++++ Data records ++++

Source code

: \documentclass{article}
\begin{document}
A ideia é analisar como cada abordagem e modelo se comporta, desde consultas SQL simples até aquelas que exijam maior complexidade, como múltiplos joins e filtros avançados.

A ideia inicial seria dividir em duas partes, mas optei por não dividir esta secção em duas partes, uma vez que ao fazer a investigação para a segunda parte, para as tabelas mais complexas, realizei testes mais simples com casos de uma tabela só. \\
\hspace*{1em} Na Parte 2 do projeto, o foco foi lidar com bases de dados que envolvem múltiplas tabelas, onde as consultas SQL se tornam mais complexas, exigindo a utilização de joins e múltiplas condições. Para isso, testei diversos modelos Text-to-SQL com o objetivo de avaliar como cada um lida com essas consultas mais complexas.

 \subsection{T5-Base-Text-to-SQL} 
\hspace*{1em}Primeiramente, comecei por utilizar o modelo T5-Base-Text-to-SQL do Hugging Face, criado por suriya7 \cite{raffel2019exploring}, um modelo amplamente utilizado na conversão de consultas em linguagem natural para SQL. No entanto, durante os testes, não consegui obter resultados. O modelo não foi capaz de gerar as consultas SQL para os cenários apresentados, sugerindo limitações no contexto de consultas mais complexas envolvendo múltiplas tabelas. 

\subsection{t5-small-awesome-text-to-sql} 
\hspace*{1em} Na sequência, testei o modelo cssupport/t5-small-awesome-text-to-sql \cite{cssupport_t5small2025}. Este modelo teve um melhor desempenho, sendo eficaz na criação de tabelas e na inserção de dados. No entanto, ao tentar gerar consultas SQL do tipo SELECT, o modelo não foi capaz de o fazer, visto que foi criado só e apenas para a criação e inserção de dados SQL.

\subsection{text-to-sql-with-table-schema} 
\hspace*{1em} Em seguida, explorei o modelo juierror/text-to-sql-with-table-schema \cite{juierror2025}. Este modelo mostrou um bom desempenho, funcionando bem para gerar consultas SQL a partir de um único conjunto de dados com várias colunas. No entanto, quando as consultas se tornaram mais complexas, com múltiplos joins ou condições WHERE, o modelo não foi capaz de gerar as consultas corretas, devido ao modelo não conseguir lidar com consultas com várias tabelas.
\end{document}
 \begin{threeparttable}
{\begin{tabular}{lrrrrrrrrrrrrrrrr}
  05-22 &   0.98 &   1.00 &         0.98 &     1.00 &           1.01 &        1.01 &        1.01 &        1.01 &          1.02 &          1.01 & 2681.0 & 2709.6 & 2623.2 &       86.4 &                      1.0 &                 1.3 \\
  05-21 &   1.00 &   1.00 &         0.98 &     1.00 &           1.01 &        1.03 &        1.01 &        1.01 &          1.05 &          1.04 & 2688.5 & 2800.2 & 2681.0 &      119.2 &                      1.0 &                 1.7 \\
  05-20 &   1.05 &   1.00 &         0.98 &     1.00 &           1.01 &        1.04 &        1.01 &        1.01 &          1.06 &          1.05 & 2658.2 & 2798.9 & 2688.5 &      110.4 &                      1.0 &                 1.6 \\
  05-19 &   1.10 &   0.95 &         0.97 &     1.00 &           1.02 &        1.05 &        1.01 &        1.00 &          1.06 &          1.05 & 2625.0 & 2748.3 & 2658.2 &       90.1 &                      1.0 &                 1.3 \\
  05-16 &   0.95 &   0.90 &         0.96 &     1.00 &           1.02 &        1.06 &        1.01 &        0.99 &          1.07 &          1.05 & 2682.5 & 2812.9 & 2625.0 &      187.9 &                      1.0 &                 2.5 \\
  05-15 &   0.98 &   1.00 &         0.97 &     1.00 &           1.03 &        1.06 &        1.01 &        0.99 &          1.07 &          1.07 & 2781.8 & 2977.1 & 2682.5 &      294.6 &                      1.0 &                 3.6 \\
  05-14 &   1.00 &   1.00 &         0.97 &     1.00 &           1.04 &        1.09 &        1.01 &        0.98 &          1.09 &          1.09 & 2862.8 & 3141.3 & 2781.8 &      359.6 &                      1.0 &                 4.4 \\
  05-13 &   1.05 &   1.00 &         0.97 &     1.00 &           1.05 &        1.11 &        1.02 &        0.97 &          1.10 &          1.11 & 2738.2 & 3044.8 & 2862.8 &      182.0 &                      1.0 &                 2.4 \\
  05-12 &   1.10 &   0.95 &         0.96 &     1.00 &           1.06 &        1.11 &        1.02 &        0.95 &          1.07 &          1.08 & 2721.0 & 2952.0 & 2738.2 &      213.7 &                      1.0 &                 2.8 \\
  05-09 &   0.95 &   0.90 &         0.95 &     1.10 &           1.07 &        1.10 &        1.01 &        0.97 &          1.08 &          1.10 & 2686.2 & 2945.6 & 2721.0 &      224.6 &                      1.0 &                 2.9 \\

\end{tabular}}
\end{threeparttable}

++++

### Work item
Mind each word and retype the entire listing above.

### Output below
Source code

: \documentclass{article}
\begin{document}
A ideia é analisar como cada abordagem e modelo se comporta, desde consultas SQL simples até aquelas que exijam maior complexidade, como múltiplos joins e filtros avançados.

A ideia inicial seria dividir em duas partes, mas optei por não dividir esta secção em duas partes, uma vez que ao fazer a investigação para a segunda parte, para as tabelas mais complexas, realizei testes mais simples com casos de uma tabela só. \\
\hspace*{1em} Na Parte 2 do projeto, o foco foi lidar com bases de dados que envolvem múltiplas tabelas, onde as consultas SQL se tornam mais complexas, exigindo a utilização de joins e múltiplas condições. Para isso, testei diversos modelos Text-to-SQL com o objetivo de avaliar como cada um lida com essas consultas mais complexas.

 \subsection{T5-Base-Text-to-SQL} 
\hspace*{1em}Primeiramente, comecei por utilizar o modelo T5-Base-Text-to-SQL do Hugging Face, criado por suriya7 \cite{raffel2019exploring}, um modelo amplamente utilizado na conversão de consultas em linguagem natural para SQL. No entanto, durante os testes, não consegui obter resultados. O modelo não foi capaz de gerar as consultas SQL para os cenários apresentados, sugerindo limitações no contexto de consultas mais complexas envolvendo múltiplas tabelas. 

\subsection{t5-small-awesome-text-to-sql} 
\hspace*{1em} Na sequência, testei o modelo cssupport/t5-small-awesome-text-to-sql \cite{cssupport_t5small2025}. Este modelo teve um melhor desempenho, sendo eficaz na criação de tabelas e na inserção de dados. No entanto, ao tentar gerar consultas SQL do tipo SELECT, o modelo não foi capaz de o fazer, visto que foi criado só e apenas para a criação e inserção de dados SQL.

\subsection{text-to-sql-with-table-schema} 
\hspace*{1em} Em seguida, explorei o modelo juierror/text-to-sql-with-table-schema \cite{juierror2025}. Este modelo mostrou um bom desempenho, funcionando bem para gerar consultas SQL a partir de um único conjunto de dados com várias colunas. No entanto, quando as consultas se tornaram mais complexas, com múltiplos joins ou condições WHERE, o modelo não foi capaz de gerar as consultas corretas, devido ao modelo não conseguir lidar com consultas com várias tabelas.
\end{document}
 \begin{threeparttable}
{\begin{tabular}{lrrrrrrrrrrrrrrrr}
  05-22 &   0.98 &   1.00 &         0.98 &     1.00 &           1.01 &        1.01 &        1.01 &        1.01 &          1.02 &          1.01 & 2681.0 & 2709.6 & 2623.2 &       86.4 &                      1.0 &                 1.3 \\
  05-21 &   1.00 &   1.00 &         0.98 &     1.00 &           1.01 &        1.03 &        1.01 &        1.01 &          1.05 &          1.04 & 2688.5 & 2800.2 & 2681.0 &      119.2 &                      1.0 &                 1.7 \\
  05-20 &   1.05 &   1.00 &         0.98 &     1.00 &           1.01 &        1.04 &        1.01 &        1.01 &          1.06 &          1.05 & 2658.2 & 2798.9 & 2688.5 &      110.4 &                      1.0 &                 1.6 \\
  05-19 &   1.10 &   0.95 &         0.97 &     1.00 &           1.02 &        1.05 &        1.01 &        1.00 &          1.06 &          1.05 & 2625.0 & 2748.3 & 2658.2 &       90.1 &                      1.0 &                 1.3 \\
  05-16 &   0.95 &   0.90 &         0.96 &     1.00 &           1.02 &        1.06 &        1.01 &        0.99 &          1.07 &          1.05 & 2682.5 & 2812.9 & 2625.0 &      187.9 &                      1.0 &                 2.5 \\
  05-15 &   0.98 &   1.00 &         0.97 &     1.00 &           1.03 &        1.06 &        1.01 &        0.99 &          1.07 &          1.07 & 2781.8 & 2977.1 & 2682.5 &      294.6 &                      1.0 &                 3.6 \\
  05-14 &   1.00 &   1.00 &         0.97 &     1.00 &           1.04 &        1.09 &        1.01 &        0.98 &          1.09 &          1.09 & 2862.8 & 3141.3 & 2781.8 &      359.6 &                      1.0 &                 4.4 \\
  05-13 &   1.05 &   1.00 &         0.97 &     1.00 &           1.05 &        1.11 &        1.02 &        0.97 &          1.10 &          1.11 & 2738.2 & 3044.8 & 2862.8 &      182.0 &                      1.0 &                 2.4 \\
  05-12 &   1.10 &   0.95 &         0.96 &     1.00 &           1.06 &        1.11 &        1.02 &        0.95 &          1.07 &          1.08 & 2721.0 & 2952.0 & 2738.2 &      213.7 &                      1.0 &                 2.8 \\
  05-09 &   0.95 &   0.90 &         0.95 &     1.10 &           1.07 &        1.10 &        1.01 &        0.97 &          1.08 &          1.10 & 2686.2 & 2945.6 & 2721.0 &      224.6 &                      1.0 &                 2.9 \\

\end{tabular}}
\end{threeparttable}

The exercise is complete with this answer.